Dataset excerpts: Begin
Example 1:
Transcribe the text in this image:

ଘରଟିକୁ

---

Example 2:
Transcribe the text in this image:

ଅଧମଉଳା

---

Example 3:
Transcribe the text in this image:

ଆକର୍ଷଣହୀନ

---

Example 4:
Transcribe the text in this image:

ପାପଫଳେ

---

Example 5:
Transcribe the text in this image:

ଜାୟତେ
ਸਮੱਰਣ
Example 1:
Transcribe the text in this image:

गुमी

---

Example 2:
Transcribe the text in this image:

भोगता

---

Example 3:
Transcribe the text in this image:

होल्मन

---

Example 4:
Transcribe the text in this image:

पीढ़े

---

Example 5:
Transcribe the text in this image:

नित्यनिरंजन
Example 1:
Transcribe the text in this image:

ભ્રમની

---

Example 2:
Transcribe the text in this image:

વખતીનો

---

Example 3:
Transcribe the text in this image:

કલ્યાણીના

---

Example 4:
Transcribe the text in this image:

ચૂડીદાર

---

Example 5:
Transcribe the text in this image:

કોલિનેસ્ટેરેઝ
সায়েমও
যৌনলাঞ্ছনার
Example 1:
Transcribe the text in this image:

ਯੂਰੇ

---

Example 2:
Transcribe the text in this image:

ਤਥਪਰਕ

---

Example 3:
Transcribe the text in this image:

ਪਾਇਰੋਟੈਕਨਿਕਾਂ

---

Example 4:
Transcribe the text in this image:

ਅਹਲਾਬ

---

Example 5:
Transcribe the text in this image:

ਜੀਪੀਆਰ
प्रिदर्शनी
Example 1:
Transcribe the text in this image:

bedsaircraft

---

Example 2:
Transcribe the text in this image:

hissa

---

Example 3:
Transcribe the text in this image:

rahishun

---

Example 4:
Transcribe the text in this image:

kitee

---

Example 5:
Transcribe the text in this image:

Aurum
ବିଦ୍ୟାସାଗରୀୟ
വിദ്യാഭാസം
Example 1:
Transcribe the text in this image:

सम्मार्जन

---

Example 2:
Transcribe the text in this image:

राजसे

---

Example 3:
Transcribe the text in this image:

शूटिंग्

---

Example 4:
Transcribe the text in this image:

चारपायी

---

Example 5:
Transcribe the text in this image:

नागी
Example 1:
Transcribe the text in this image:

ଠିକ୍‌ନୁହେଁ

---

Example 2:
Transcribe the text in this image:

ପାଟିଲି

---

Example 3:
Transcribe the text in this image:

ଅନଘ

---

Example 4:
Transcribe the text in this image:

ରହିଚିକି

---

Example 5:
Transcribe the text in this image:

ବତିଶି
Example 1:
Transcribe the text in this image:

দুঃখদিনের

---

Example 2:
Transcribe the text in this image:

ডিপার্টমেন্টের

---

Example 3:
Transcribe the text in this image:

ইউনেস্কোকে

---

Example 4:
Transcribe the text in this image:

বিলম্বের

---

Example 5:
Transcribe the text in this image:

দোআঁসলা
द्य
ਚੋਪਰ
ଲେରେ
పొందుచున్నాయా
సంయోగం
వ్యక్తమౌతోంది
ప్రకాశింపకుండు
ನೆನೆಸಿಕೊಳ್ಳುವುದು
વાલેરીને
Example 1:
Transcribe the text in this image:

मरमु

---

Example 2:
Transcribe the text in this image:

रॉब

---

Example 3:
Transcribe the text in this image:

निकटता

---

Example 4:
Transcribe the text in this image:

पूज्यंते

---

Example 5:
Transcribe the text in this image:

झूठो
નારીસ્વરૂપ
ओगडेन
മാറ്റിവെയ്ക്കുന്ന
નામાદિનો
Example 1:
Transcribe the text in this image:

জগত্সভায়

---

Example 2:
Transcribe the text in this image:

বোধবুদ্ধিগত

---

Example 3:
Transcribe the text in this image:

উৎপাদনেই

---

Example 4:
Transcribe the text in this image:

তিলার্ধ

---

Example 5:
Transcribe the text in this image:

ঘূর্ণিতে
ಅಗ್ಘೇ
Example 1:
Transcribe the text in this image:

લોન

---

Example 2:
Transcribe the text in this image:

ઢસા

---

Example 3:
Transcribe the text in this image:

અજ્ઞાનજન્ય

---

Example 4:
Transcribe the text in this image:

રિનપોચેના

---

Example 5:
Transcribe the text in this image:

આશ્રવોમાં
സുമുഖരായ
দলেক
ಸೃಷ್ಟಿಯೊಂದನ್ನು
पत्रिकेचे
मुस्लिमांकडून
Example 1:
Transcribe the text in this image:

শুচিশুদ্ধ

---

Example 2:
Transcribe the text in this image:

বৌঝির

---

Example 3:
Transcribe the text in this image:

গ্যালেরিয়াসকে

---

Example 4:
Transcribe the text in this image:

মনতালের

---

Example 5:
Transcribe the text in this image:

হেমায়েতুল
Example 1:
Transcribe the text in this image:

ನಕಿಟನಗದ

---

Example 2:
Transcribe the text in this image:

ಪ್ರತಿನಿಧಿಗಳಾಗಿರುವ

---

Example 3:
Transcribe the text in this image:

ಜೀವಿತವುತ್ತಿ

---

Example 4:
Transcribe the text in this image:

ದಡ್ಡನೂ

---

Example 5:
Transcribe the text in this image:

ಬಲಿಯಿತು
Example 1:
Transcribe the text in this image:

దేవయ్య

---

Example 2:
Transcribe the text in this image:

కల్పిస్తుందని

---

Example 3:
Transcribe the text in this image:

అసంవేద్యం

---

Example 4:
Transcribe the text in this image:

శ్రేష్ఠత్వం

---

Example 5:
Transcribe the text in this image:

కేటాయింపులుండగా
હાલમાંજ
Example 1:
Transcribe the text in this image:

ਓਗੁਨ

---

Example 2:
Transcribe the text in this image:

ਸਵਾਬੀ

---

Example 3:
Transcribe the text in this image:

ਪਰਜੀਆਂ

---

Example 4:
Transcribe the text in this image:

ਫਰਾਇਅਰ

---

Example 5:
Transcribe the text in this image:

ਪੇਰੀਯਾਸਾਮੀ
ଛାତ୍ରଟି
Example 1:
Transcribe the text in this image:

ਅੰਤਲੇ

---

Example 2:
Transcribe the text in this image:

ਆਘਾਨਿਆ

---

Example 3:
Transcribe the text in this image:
Dataset excerpts: End
- What the exercise asks -
Copy out each line of the data exactly.

- Answer below -
Example 1:
Transcribe the text in this image:

ଘରଟିକୁ

---

Example 2:
Transcribe the text in this image:

ଅଧମଉଳା

---

Example 3:
Transcribe the text in this image:

ଆକର୍ଷଣହୀନ

---

Example 4:
Transcribe the text in this image:

ପାପଫଳେ

---

Example 5:
Transcribe the text in this image:

ଜାୟତେ
ਸਮੱਰਣ
Example 1:
Transcribe the text in this image:

गुमी

---

Example 2:
Transcribe the text in this image:

भोगता

---

Example 3:
Transcribe the text in this image:

होल्मन

---

Example 4:
Transcribe the text in this image:

पीढ़े

---

Example 5:
Transcribe the text in this image:

नित्यनिरंजन
Example 1:
Transcribe the text in this image:

ભ્રમની

---

Example 2:
Transcribe the text in this image:

વખતીનો

---

Example 3:
Transcribe the text in this image:

કલ્યાણીના

---

Example 4:
Transcribe the text in this image:

ચૂડીદાર

---

Example 5:
Transcribe the text in this image:

કોલિનેસ્ટેરેઝ
সায়েমও
যৌনলাঞ্ছনার
Example 1:
Transcribe the text in this image:

ਯੂਰੇ

---

Example 2:
Transcribe the text in this image:

ਤਥਪਰਕ

---

Example 3:
Transcribe the text in this image:

ਪਾਇਰੋਟੈਕਨਿਕਾਂ

---

Example 4:
Transcribe the text in this image:

ਅਹਲਾਬ

---

Example 5:
Transcribe the text in this image:

ਜੀਪੀਆਰ
प्रिदर्शनी
Example 1:
Transcribe the text in this image:

bedsaircraft

---

Example 2:
Transcribe the text in this image:

hissa

---

Example 3:
Transcribe the text in this image:

rahishun

---

Example 4:
Transcribe the text in this image:

kitee

---

Example 5:
Transcribe the text in this image:

Aurum
ବିଦ୍ୟାସାଗରୀୟ
വിദ്യാഭാസം
Example 1:
Transcribe the text in this image:

सम्मार्जन

---

Example 2:
Transcribe the text in this image:

राजसे

---

Example 3:
Transcribe the text in this image:

शूटिंग्

---

Example 4:
Transcribe the text in this image:

चारपायी

---

Example 5:
Transcribe the text in this image:

नागी
Example 1:
Transcribe the text in this image:

ଠିକ୍‌ନୁହେଁ

---

Example 2:
Transcribe the text in this image:

ପାଟିଲି

---

Example 3:
Transcribe the text in this image:

ଅନଘ

---

Example 4:
Transcribe the text in this image:

ରହିଚିକି

---

Example 5:
Transcribe the text in this image:

ବତିଶି
Example 1:
Transcribe the text in this image:

দুঃখদিনের

---

Example 2:
Transcribe the text in this image:

ডিপার্টমেন্টের

---

Example 3:
Transcribe the text in this image:

ইউনেস্কোকে

---

Example 4:
Transcribe the text in this image:

বিলম্বের

---

Example 5:
Transcribe the text in this image:

দোআঁসলা
द्य
ਚੋਪਰ
ଲେରେ
పొందుచున్నాయా
సంయోగం
వ్యక్తమౌతోంది
ప్రకాశింపకుండు
ನೆನೆಸಿಕೊಳ್ಳುವುದು
વાલેરીને
Example 1:
Transcribe the text in this image:

मरमु

---

Example 2:
Transcribe the text in this image:

रॉब

---

Example 3:
Transcribe the text in this image:

निकटता

---

Example 4:
Transcribe the text in this image:

पूज्यंते

---

Example 5:
Transcribe the text in this image:

झूठो
નારીસ્વરૂપ
ओगडेन
മാറ്റിവെയ്ക്കുന്ന
નામાદિનો
Example 1:
Transcribe the text in this image:

জগত্সভায়

---

Example 2:
Transcribe the text in this image:

বোধবুদ্ধিগত

---

Example 3:
Transcribe the text in this image:

উৎপাদনেই

---

Example 4:
Transcribe the text in this image:

তিলার্ধ

---

Example 5:
Transcribe the text in this image:

ঘূর্ণিতে
ಅಗ್ಘೇ
Example 1:
Transcribe the text in this image:

લોન

---

Example 2:
Transcribe the text in this image:

ઢસા

---

Example 3:
Transcribe the text in this image:

અજ્ઞાનજન્ય

---

Example 4:
Transcribe the text in this image:

રિનપોચેના

---

Example 5:
Transcribe the text in this image:

આશ્રવોમાં
സുമുഖരായ
দলেক
ಸೃಷ್ಟಿಯೊಂದನ್ನು
पत्रिकेचे
मुस्लिमांकडून
Example 1:
Transcribe the text in this image:

শুচিশুদ্ধ

---

Example 2:
Transcribe the text in this image:

বৌঝির

---

Example 3:
Transcribe the text in this image:

গ্যালেরিয়াসকে

---

Example 4:
Transcribe the text in this image:

মনতালের

---

Example 5:
Transcribe the text in this image:

হেমায়েতুল
Example 1:
Transcribe the text in this image:

ನಕಿಟನಗದ

---

Example 2:
Transcribe the text in this image:

ಪ್ರತಿನಿಧಿಗಳಾಗಿರುವ

---

Example 3:
Transcribe the text in this image:

ಜೀವಿತವುತ್ತಿ

---

Example 4:
Transcribe the text in this image:

ದಡ್ಡನೂ

---

Example 5:
Transcribe the text in this image:

ಬಲಿಯಿತು
Example 1:
Transcribe the text in this image:

దేవయ్య

---

Example 2:
Transcribe the text in this image:

కల్పిస్తుందని

---

Example 3:
Transcribe the text in this image:

అసంవేద్యం

---

Example 4:
Transcribe the text in this image:

శ్రేష్ఠత్వం

---

Example 5:
Transcribe the text in this image:

కేటాయింపులుండగా
હાલમાંજ
Example 1:
Transcribe the text in this image:

ਓਗੁਨ

---

Example 2:
Transcribe the text in this image:

ਸਵਾਬੀ

---

Example 3:
Transcribe the text in this image:

ਪਰਜੀਆਂ

---

Example 4:
Transcribe the text in this image:

ਫਰਾਇਅਰ

---

Example 5:
Transcribe the text in this image:

ਪੇਰੀਯਾਸਾਮੀ
ଛାତ୍ରଟି
Example 1:
Transcribe the text in this image:

ਅੰਤਲੇ

---

Example 2:
Transcribe the text in this image:

ਆਘਾਨਿਆ

---

Example 3:
Transcribe the text in this image:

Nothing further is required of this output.